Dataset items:
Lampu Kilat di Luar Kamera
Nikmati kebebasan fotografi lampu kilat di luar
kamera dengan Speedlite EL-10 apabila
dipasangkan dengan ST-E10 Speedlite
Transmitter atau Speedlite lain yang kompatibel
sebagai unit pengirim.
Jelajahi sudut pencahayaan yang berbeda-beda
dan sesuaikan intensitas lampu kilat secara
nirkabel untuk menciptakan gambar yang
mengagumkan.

* * *

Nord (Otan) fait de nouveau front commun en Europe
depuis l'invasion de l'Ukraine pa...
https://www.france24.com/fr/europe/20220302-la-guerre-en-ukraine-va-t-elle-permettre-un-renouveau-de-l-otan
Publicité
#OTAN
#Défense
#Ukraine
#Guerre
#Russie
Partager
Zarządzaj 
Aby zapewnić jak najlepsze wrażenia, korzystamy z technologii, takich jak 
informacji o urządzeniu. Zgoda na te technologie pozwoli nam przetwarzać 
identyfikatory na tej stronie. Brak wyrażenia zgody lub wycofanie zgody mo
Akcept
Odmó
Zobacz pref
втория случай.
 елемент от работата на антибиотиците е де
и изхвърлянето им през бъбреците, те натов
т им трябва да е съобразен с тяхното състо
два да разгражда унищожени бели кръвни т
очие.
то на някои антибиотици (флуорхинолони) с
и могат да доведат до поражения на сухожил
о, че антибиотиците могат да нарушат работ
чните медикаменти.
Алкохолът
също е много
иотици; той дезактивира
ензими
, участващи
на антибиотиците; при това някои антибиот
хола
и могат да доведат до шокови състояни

HOW TO COMPLETE THIS TASK: Filter the data for the string "доведат". Copy each matching line.

RESPONSE TO THIS EXERCISE:
и могат да доведат до поражения на сухожил
и могат да доведат до шокови състояни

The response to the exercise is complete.